Sonic Entanglements, funded by the Dutch Scientific Research Organization (Nederlands Wetenschappelijk Organisatie – NWO) is headed by dr. meLê yamomo and  is embedded at the Amsterdam School for Cultural Analysis and the Department of Theatre Studies at the University of Amsterdam.

About the website
On this website, you can read the description of the project and the latest news and events related to Sonic Entanglements. You can find information about the people involved and our different institutional partners.

In the Listen section, you will find the latest episode of the Sonic Entanglements Podcast. Project partners also curate and share historical and archival sounds that they are working on in the Sound Bite section. Please check them out and have a listen.
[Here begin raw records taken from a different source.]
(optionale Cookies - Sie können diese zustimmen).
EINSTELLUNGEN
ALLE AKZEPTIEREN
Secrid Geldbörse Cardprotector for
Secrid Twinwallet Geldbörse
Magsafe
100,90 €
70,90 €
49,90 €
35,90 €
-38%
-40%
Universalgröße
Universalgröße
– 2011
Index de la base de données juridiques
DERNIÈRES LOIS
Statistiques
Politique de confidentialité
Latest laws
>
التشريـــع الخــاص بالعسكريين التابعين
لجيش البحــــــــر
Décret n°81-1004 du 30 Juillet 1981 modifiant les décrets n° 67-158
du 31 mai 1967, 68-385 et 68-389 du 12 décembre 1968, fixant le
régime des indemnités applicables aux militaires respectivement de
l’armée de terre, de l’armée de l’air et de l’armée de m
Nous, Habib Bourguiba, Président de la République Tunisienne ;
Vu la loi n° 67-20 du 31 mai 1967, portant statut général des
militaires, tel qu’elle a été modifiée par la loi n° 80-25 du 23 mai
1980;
If you have questions or comments, please let us know through the contact page.

About the project
The research project, Sonic Entanglements: Listening to Modernities in Sound Recordings of Southeast Asia, 1890-1950 will identify, organize, and analyze extant early sound (musical and non-musical) media in and about Southeast Asia during the emergence and development of early recording technologies in the region (1880-1950). The research endeavors to expand the historiographical archival corpus to include the early sound media and technologies as primary sources for the theoretical reflection of the Southeast Asian cultural history of modernities and the region’s entanglement with modern globalization. The project methodologically shifts away from the philological analyses of historical texts, towards developing a framework of knowing how residents of Southeast Asia understood and constituted modernities through hearing and listening. In doing so, the study aims to provide a corrective in the text literacy-based historiography of Southeast Asia modernities which occludes non-literate actors and ‘voices’. This study on historical sounds of the Southeast Asian region also contributes to expanding the geographical and cultural bases of the sound studies and sound history. The project will examine three themes of modernities in three different case studies: (1) modern racial epistemology and the colonial practices of ethnomusicology, (2) urbanization and ‘noise’ policies, and (3) anti/postcolonial political identities and early radio broadcast.

Sonic Entanglements will produce academic publications, workshops, artistic projects and a podcast series to make its findings available to the public.